§ **Problem requirements**
The data should be written out in full, exactly as it stands, and the pictures dropped.

Collected data entries

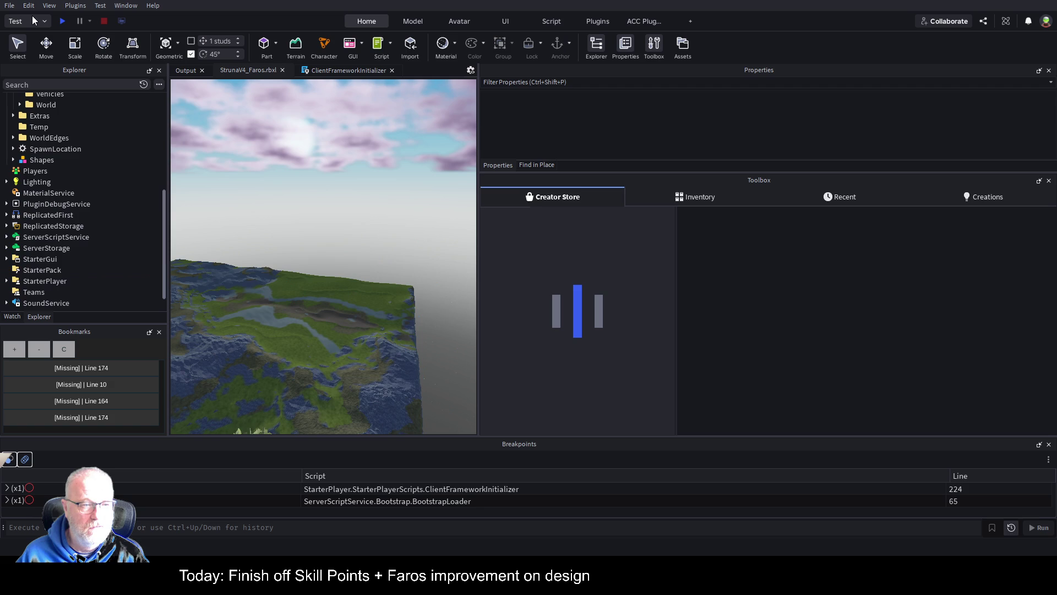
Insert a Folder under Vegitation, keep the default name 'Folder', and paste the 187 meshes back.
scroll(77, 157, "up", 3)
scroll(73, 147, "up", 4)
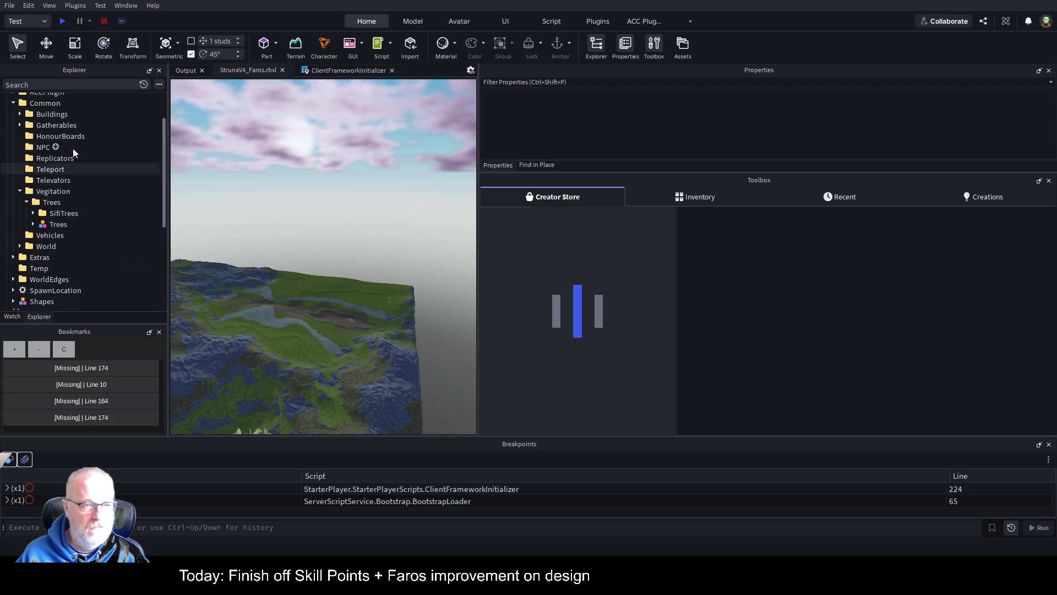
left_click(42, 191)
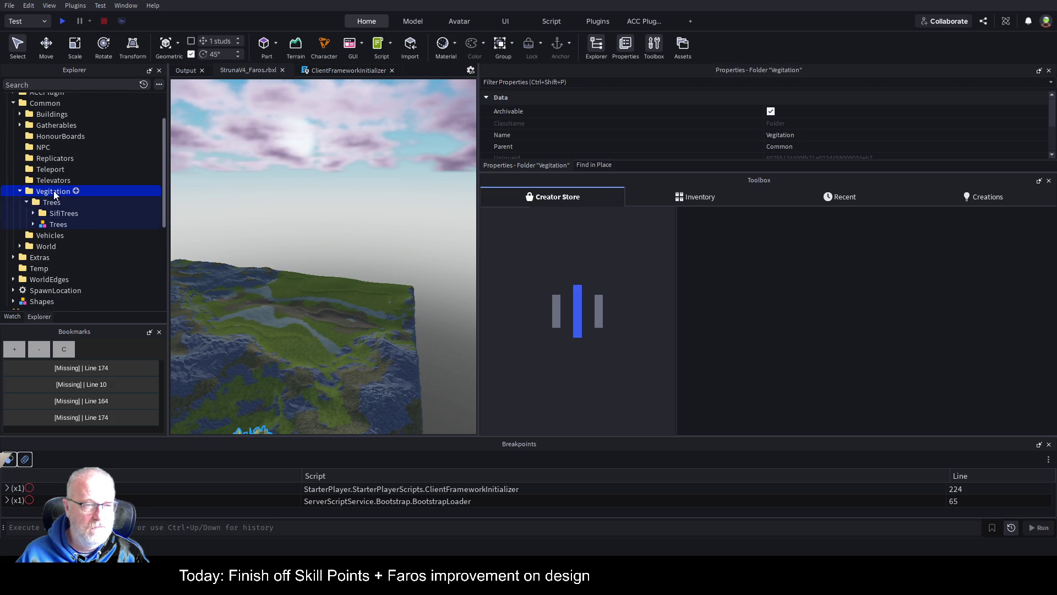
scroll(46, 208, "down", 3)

§ **Task output**
Insert a Folder under Vegitation, keep the default name 'Folder', and paste the 187 meshes back.
scroll(77, 157, "up", 3)
scroll(73, 147, "up", 4)
left_click(42, 191)
scroll(46, 208, "down", 3)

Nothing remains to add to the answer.